Dari pendekatan inilah, maka alasan yang disampaikan oleh Rizal Mallarangeng tidak dapat dibenarkan oleh hukum
Selain itu juga yang menjadi titik perhatian KPK, bukan diperencanaan pembangunan Hambalang. Tapi adalah pelaksanaan anggaran yang dituduh “tidak sesuai dengan prosedur” dan berbagai ketentuan mekanisme proyek pembangunan.
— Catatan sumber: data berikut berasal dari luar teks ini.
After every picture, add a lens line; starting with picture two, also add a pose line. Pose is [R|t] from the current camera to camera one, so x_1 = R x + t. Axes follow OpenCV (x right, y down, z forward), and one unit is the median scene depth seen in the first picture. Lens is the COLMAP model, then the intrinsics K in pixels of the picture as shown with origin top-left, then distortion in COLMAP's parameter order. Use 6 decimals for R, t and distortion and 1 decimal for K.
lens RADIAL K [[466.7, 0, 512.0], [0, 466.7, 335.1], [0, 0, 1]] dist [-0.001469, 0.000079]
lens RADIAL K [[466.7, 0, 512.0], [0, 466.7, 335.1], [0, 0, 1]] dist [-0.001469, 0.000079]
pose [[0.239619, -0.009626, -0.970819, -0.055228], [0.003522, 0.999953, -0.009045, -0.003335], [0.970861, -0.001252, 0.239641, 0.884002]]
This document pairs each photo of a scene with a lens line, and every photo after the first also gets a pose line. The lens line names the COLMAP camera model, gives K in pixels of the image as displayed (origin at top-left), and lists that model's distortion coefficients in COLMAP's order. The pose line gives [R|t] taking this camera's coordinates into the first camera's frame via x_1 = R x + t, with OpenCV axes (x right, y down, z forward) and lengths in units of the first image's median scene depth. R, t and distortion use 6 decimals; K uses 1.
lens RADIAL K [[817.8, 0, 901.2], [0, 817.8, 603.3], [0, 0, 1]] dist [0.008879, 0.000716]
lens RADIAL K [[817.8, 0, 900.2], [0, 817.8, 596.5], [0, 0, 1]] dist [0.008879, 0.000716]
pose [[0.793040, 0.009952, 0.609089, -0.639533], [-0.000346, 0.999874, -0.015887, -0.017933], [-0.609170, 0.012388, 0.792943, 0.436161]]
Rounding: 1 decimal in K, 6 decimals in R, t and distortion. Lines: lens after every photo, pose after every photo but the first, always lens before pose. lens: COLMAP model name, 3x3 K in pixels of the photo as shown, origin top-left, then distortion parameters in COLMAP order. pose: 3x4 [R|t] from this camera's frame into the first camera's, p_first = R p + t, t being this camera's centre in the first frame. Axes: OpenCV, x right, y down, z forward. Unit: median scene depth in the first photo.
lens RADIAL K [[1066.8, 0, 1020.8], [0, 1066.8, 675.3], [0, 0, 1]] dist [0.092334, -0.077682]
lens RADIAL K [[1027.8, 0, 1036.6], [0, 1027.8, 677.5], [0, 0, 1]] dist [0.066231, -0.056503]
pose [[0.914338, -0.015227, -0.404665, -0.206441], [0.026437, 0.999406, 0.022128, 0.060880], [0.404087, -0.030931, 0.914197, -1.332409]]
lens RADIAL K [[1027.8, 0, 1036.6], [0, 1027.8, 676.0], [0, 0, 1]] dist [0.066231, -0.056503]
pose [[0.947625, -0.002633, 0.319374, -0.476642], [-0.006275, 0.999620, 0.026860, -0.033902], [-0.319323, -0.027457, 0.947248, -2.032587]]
Dalam persoalan ini, sudah sering disampaikan oleh KPK dan tinggal kita menunggu perkembangan dari persidangan terhadap AM.

Alasan yang disampaikan oleh Rizal Mallarangeng walaupun tidak tepat dan tidak berdasarkan oleh hukum namun dapat dimengerti selain karena Rizal Mallarangeng merupakan ahli ilmu politik juga sangat emosional sehingga melihat persoalan ini tidak dengan jernih, emosional dan cenderung menggunakan pendekatan yang keliru.

Namun apabila alasan yang disampaikannya ternyata sudah “sepengetahuan” dan seizin dari Tim Penasehat hukum, sungguh sangat disayangkan,

Dengan mudah penulis mengatakan, sedang dibangun skenario yang sistematis untuk “mengalihkan issu”. Mengalihkan tanggungjawab, membangun citra “bersih”, tokoh muda yang reformasi, “korban politik”. Cara-cara ini biasa kita lihat dalam kasus-kasus korupsi. Dan kita berharap agar tidak terjebak dengan irama permainan.